Date Thu, 30 Jun 2011 19:00:38 GMT

On Jun 28, 2011, at 1:43 PM, Peter Wolf wrote:

> Hello all,
> I am looking for the right thing to read...
> I am writing a MapReduce Speech Recognition application.  I want to run many Speech Recognizers
in parallel.
> Speech Recognizers not only use a large amount of processor, they also use a large amount
of memory.  Also, in my application, they are often idle much of the time waiting for data.
 So optimizing what runs when is non-trivial.
> I am trying to better understand how Hadoop manages resources.  Does it automatically
figure out the right number of mappers to instantiate?

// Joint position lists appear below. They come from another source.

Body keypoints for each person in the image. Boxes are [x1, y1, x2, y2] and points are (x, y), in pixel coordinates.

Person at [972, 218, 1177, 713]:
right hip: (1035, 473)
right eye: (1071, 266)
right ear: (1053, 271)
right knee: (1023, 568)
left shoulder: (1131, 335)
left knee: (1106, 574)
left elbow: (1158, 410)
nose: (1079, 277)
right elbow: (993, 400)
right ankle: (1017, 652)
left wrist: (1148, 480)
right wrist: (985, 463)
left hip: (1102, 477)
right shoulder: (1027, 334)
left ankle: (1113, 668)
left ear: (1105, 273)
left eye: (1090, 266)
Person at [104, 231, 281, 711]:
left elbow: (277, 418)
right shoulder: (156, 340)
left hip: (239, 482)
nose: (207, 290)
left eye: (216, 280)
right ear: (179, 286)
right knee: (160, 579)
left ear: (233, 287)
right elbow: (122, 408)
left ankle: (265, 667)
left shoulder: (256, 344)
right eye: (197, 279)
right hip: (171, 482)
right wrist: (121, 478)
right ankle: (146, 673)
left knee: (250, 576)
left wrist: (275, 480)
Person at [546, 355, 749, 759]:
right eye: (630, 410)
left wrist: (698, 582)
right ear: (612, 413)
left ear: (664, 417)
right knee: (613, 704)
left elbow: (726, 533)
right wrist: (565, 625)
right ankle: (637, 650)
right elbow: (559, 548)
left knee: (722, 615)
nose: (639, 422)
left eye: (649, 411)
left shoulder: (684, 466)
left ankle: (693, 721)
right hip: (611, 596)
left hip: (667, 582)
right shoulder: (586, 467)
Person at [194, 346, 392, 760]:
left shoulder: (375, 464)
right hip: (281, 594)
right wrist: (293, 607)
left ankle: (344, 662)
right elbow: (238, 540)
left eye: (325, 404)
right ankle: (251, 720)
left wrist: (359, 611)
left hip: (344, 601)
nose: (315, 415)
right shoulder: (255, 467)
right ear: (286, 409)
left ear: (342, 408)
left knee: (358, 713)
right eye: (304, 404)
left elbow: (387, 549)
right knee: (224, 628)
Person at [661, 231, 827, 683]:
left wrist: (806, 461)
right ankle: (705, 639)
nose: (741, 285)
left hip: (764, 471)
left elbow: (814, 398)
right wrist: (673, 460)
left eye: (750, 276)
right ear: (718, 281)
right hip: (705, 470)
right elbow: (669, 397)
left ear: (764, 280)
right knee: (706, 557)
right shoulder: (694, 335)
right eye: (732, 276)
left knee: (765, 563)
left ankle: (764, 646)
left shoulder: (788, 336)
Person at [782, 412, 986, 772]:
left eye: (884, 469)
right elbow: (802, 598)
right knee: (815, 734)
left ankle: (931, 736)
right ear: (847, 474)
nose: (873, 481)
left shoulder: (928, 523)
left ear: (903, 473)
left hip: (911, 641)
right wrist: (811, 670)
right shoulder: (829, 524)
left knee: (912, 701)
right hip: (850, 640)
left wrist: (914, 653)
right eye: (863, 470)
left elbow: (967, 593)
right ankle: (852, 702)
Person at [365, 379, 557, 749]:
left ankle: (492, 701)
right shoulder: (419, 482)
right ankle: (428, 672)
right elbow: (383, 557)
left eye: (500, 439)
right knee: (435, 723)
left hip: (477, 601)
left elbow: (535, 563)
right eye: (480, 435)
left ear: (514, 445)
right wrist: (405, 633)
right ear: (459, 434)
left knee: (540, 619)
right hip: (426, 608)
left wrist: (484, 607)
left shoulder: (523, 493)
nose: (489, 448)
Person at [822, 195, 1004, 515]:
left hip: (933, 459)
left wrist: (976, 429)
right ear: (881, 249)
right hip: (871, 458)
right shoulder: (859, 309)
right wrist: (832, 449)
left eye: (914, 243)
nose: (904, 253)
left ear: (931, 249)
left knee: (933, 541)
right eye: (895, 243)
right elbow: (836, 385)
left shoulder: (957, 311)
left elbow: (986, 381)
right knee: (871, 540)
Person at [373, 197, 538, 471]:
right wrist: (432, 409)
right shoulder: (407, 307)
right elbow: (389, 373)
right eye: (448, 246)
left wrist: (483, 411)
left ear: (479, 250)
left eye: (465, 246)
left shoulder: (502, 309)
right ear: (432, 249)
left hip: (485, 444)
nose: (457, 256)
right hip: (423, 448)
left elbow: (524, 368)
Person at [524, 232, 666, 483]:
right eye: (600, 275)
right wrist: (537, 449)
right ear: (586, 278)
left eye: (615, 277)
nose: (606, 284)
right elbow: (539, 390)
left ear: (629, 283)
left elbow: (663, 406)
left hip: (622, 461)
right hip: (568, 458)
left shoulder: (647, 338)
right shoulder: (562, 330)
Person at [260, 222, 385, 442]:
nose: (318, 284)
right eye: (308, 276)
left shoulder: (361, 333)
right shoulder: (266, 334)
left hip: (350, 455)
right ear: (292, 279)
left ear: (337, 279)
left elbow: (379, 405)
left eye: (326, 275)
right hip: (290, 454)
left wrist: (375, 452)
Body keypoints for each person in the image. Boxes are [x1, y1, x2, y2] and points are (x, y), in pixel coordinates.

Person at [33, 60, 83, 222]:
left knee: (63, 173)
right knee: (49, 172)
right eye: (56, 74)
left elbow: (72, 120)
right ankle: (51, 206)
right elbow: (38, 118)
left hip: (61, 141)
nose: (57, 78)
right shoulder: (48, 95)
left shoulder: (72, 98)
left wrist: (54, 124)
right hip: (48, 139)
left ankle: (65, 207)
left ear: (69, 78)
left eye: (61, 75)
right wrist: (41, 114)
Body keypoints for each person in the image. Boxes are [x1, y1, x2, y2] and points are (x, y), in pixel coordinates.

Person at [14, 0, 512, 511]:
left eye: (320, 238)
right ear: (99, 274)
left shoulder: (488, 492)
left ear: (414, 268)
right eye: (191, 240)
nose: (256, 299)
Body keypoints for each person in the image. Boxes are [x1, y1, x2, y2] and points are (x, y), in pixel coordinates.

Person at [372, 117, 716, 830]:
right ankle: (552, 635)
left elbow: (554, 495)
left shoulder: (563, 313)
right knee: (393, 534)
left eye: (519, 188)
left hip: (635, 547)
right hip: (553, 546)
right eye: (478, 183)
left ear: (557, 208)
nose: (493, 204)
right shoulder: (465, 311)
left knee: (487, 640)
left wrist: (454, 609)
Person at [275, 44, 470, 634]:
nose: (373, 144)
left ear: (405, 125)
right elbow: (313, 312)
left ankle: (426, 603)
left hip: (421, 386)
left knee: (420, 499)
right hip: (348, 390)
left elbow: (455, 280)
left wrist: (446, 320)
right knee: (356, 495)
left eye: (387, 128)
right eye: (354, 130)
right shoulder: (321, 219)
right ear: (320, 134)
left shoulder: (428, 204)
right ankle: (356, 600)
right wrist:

	The number of mappers correlates to the number of InputSplits, which is based upon the InputFormat.
 In most cases, this is equivalent to the number of blocks.  So if a file is composed of 3
blocks, it will generate 3 mappers.  Again, depending upon the InputFormat, the size of these
splits may be manipulated via job settings.

>  How?  What happens when other people are sharing the cluster?  What resource management
is the responsibility of application developers?

	Realistically, *all* resource management is the responsibility of the operations and development
teams.  The only real resource protection/allocation system that Hadoop provides is task slots
and, if enabled, some memory protection in the form of "don't go over this much".    On multi-tenant
systems, a good neighbor view of the world should be adopted.

> For example, let's say each Speech Recognizer uses 500 MB, and I have 1,000,000 files
to process.  What would happen if I made 1,000,000 mappers, each with 1 Speech Recognizer?

	At 1m mappers, the JobTracker would likely explode under the weight first unless the Heap
size was raised significantly.  Each value that you see on the JT page--including those for
each task--are kept in main memory.  

> Is it only non-optimal because of setup time, or would the system try to allocate 500GB
of memory and explode?

	If you have 1m map slots, yes, it would allocate .5TB of mem spread across each node.